Letters responding to: Taxation: dodging the real issues, by Tim Black
Black is right, of course, that the real issue is that the economy is stagnating and nobody in politics has any idea what to do about it. Part of the problem is that there is an expectation that politicians can somehow engineer growth, when most of the time the best they can do is to avoid placing obstacles in its way. This is where former Lib Dem minister Huhne and his innumerate successor Ed Davey come in. While Huhne knew that nine plus three made 12, Davey has failed to do any coherent arithmetic on the relative costs and benefits of competing sources of energy, so is imposing cost disadvantages on UK businesses, especially energy-intensive manufacturers, that render us uncompetitive in world markets and so stifle growth. Remove subsidies on so-called sustainable energy, let shale gas do the real work on achieving energy independence and at the same time you can generate export-led economic growth and cut government spending as a percentage of GDP.

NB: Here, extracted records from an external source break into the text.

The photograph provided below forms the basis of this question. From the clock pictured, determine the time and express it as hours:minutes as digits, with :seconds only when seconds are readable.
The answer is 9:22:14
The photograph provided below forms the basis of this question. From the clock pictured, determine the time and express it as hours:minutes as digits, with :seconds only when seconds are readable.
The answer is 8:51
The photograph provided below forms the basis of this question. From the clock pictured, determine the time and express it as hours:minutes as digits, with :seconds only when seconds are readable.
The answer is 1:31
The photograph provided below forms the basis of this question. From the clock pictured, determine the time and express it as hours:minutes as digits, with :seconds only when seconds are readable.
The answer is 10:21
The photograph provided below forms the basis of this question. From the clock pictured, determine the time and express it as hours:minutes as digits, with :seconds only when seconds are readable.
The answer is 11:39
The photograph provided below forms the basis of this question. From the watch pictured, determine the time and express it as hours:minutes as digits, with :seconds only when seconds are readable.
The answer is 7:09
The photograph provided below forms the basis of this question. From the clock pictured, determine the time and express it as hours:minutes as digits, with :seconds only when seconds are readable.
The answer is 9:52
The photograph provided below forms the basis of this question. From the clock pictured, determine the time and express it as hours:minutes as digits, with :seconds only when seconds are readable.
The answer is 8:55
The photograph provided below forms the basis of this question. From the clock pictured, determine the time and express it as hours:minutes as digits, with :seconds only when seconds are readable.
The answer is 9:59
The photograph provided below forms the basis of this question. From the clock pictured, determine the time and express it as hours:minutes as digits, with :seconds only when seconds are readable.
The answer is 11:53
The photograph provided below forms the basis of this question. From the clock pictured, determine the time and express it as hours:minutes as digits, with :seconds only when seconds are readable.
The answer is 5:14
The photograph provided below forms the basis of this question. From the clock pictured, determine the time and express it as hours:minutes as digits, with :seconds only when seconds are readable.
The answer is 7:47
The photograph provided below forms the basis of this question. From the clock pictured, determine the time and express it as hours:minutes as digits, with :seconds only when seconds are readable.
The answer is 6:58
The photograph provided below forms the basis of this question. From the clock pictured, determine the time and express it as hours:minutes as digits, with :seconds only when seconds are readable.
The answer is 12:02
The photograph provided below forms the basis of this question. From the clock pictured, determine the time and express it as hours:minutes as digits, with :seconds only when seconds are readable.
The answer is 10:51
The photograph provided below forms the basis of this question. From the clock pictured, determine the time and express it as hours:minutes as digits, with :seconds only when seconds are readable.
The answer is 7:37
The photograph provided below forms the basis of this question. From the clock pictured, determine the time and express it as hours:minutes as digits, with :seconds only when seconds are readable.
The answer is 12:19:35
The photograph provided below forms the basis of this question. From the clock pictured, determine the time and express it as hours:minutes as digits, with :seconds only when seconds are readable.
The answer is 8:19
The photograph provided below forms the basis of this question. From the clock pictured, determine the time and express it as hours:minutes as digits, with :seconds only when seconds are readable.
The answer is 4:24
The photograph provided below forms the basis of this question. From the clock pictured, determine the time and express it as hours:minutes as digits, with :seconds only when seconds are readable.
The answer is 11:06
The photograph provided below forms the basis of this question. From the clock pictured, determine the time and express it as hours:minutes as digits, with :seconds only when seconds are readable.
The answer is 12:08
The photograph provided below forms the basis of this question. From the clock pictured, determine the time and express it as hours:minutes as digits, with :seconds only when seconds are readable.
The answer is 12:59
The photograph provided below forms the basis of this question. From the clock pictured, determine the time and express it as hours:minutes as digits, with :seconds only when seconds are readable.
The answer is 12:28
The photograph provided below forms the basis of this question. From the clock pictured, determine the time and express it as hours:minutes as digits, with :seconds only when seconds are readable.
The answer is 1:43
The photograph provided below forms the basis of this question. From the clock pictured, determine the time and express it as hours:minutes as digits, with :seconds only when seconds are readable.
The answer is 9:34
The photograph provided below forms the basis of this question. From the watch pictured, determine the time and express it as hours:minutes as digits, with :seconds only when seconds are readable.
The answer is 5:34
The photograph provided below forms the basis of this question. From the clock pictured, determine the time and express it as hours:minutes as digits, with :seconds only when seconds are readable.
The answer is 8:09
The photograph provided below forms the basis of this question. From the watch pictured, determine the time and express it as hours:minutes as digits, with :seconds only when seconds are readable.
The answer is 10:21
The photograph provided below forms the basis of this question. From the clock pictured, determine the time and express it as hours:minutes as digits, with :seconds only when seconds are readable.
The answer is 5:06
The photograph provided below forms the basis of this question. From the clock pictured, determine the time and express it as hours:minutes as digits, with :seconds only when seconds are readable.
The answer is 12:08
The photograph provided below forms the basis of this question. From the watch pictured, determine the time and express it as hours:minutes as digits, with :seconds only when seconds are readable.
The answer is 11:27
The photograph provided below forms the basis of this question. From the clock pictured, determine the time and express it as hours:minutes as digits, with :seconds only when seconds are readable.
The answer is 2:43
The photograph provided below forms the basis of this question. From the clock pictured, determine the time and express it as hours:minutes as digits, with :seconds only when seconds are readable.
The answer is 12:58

I would take issue with the legality of Jimmy Carr and Starbucks’ tax ‘avoidance’, though. In each case their rationale for not paying tax is based on a lie. In Carr’s case the idea that he would give his money away to a vehicle, they would lend it back to him and then forget to ask for it back; and in Starbucks’ case, paying a huge fee to a co-owned company for a fictional benefit. I call both scenarios fraudulent and a more competent HMRC could and should have dealt with them appropriately.